Aim of the exercise: Within the data below, find the string "вопрос" and return each line where it occurs.

(Beginning of Material for this task)

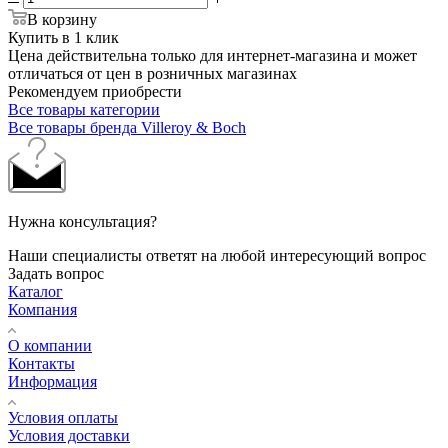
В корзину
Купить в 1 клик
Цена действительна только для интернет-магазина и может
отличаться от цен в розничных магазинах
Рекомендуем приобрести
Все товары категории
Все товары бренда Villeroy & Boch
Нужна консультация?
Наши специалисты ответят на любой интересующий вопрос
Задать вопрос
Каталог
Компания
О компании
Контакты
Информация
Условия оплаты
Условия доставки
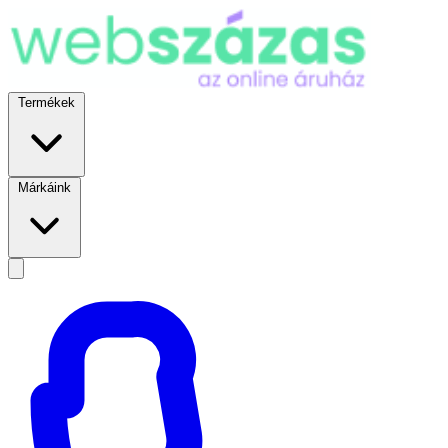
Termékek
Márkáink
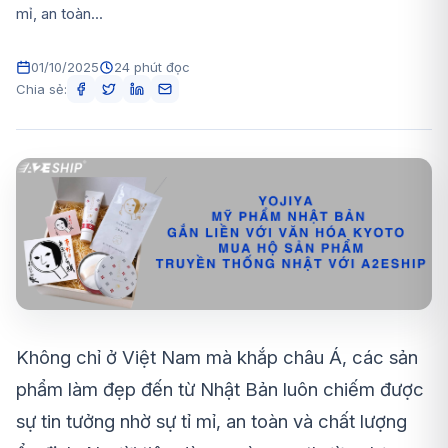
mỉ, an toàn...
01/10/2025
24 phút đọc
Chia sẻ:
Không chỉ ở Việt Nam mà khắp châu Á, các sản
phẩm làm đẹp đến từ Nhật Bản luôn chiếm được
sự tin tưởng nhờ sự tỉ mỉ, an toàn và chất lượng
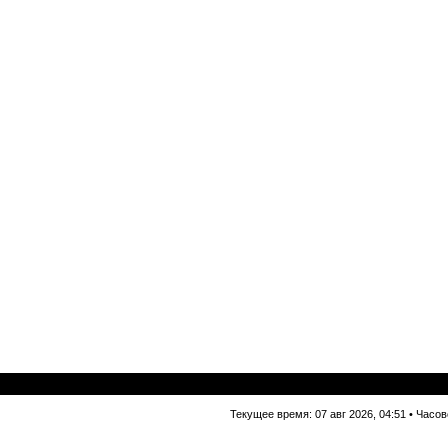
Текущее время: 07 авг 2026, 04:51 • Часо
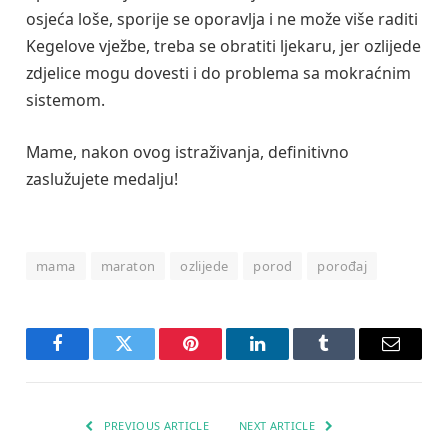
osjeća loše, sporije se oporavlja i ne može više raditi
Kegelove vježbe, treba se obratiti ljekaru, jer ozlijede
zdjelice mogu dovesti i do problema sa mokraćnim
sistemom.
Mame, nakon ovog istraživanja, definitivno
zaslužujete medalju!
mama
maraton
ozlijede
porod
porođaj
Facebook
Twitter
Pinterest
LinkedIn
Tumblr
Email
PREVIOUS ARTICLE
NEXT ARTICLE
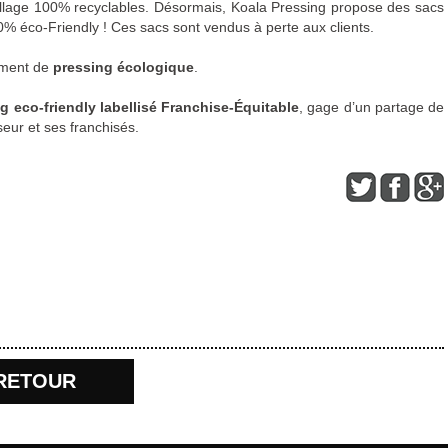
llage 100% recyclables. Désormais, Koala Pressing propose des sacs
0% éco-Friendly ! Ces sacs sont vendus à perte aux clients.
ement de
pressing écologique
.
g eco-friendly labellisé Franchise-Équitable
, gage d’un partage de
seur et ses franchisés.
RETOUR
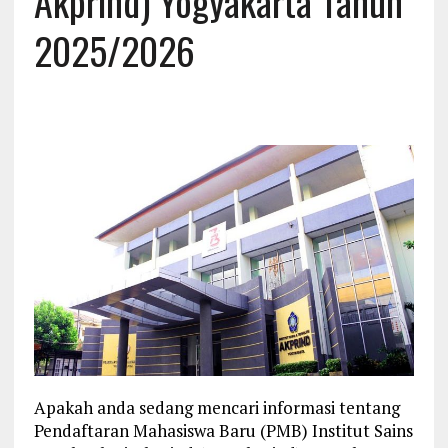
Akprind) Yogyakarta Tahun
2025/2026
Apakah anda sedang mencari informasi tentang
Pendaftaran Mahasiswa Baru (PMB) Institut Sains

(End of Material for this task)

Exercise response:
Наши специалисты ответят на любой интересующий вопрос
Задать вопрос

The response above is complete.